La constance en Guinée, de Sékou Touré – peut être même avant – à Moussa Dadis Camara, c’est une vie politique marquée par la violence. La révolution des années d’indépendance, dans sa fougue et sa démarche meurtrière, ici plus qu’ailleurs, a mangé ses fils, parfois les plus valeureux. Camp Boiro, Camp Alpha Yaya, diète noire et pendaisons publiques, que de bourrasques au dessus de la tête de ce que l’on supputait la Suisse de l’Afrique.
Cette intolérance des enfants de Guinée les uns envers les autres fait partie des mœurs et est devenue presqu’une valeur de culture. Après s’être longtemps exprimée sous Lansana Conté, de son fait ou à son nom, elle a connu son apothéose quand au stade du 28 septembre 1958, justement dédié aux martyrs des luttes héroïques passées, on y avait violé et éventré comme pour fêter le cinquantenaire de la République. Aujourd’hui, sous des formes exacerbées de conflits ethniques, de sourdes et inutiles rivalités politico-militaires, la Guinée semble assise sur un volcan pas encore éteint, malgré le chemin de la démocratie qu’elle s’ouvrit avec l’élection d’Alpha Condé.
Le coup porté contre Condé, hier, quelle que fût sa forme, ses auteurs et ses motivations, sera une nouvelle blessure contre la Guinée et les Guinéens, contre sa démocratie naissante, contre l’espoir de voir les problèmes politiques gérés autrement que par des moyens politiques.

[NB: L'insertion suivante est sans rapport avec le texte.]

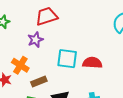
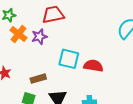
orange cross: (20, 65) -> (19, 34), moved

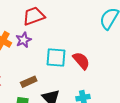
red semicircle: (93, 66) -> (81, 61), turned 48

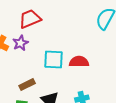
red semicircle: (81, 61) -> (79, 62), turned -48

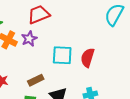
red semicircle: (79, 62) -> (88, 58), turned -72

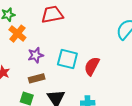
purple star: (29, 39) -> (36, 55), moved

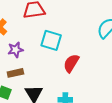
cyan square: (67, 59) -> (51, 40), moved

Par des moyens politiques, car c’est le seul chemin qui vaille et Alpha Condé le sait bien qui a appelé au calme et à la sérénité. Le Président de la République qu’il est sait qu’un pays ne change pas du jour au lendemain et qu’il faudra traverser des embûches monstres pour parvenir à la Nation qu’il se figure dans son imaginaire et à laquelle il veut donner un corps et surtout une âme.
La Guinée pendant un quart de siècle a été dirigée par d’autres hommes souvent porteurs de contrevaleurs, un pays où, il y a peu, le pistolet le plus rapide avait raison et où les intérêts occultes et la colonisation du pouvoir politique ont installé un establishment qui ne se laissera pas désarçonner sans rien tenter. Ce sont ses poches rétrogrades qu’il faudra savamment et patiemment circonscrire et extirper. De ce point de vue, la gestion qui sera celle réservée à cet épisode douloureux devra convaincre que le pays a changé et que le passé ne mangera plus jamais le présent et n’entravera aucunement la marche glorieuse vers le futur. Pour le peuple de Guinée.